### Work to be completed
Set down every entry below exactly as it stands.
******************************
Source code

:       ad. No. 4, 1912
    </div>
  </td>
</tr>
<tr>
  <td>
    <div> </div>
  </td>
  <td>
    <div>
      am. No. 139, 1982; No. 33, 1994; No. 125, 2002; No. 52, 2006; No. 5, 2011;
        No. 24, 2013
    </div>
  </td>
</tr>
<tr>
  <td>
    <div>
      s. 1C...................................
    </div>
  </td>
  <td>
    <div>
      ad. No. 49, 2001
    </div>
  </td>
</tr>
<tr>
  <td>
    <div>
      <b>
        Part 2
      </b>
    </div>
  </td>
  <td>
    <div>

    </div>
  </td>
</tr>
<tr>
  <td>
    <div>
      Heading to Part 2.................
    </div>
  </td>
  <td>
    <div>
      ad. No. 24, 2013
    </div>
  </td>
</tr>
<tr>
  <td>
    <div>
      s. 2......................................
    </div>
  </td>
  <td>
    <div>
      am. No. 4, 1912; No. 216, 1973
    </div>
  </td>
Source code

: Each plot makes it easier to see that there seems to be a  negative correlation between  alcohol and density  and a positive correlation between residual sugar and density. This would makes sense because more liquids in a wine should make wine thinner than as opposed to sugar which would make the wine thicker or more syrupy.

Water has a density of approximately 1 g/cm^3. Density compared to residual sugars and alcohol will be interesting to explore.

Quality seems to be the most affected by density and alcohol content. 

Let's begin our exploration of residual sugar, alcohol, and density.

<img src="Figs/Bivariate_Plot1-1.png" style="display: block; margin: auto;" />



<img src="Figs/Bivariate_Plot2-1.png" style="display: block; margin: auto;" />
******************************
### Task result
Source code

:       ad. No. 4, 1912
    </div>
  </td>
</tr>
<tr>
  <td>
    <div> </div>
  </td>
  <td>
    <div>
      am. No. 139, 1982; No. 33, 1994; No. 125, 2002; No. 52, 2006; No. 5, 2011;
        No. 24, 2013
    </div>
  </td>
</tr>
<tr>
  <td>
    <div>
      s. 1C...................................
    </div>
  </td>
  <td>
    <div>
      ad. No. 49, 2001
    </div>
  </td>
</tr>
<tr>
  <td>
    <div>
      <b>
        Part 2
      </b>
    </div>
  </td>
  <td>
    <div>

    </div>
  </td>
</tr>
<tr>
  <td>
    <div>
      Heading to Part 2.................
    </div>
  </td>
  <td>
    <div>
      ad. No. 24, 2013
    </div>
  </td>
</tr>
<tr>
  <td>
    <div>
      s. 2......................................
    </div>
  </td>
  <td>
    <div>
      am. No. 4, 1912; No. 216, 1973
    </div>
  </td>
Source code

: Each plot makes it easier to see that there seems to be a  negative correlation between  alcohol and density  and a positive correlation between residual sugar and density. This would makes sense because more liquids in a wine should make wine thinner than as opposed to sugar which would make the wine thicker or more syrupy.

Water has a density of approximately 1 g/cm^3. Density compared to residual sugars and alcohol will be interesting to explore.

Quality seems to be the most affected by density and alcohol content. 

Let's begin our exploration of residual sugar, alcohol, and density.

<img src="Figs/Bivariate_Plot1-1.png" style="display: block; margin: auto;" />



<img src="Figs/Bivariate_Plot2-1.png" style="display: block; margin: auto;" />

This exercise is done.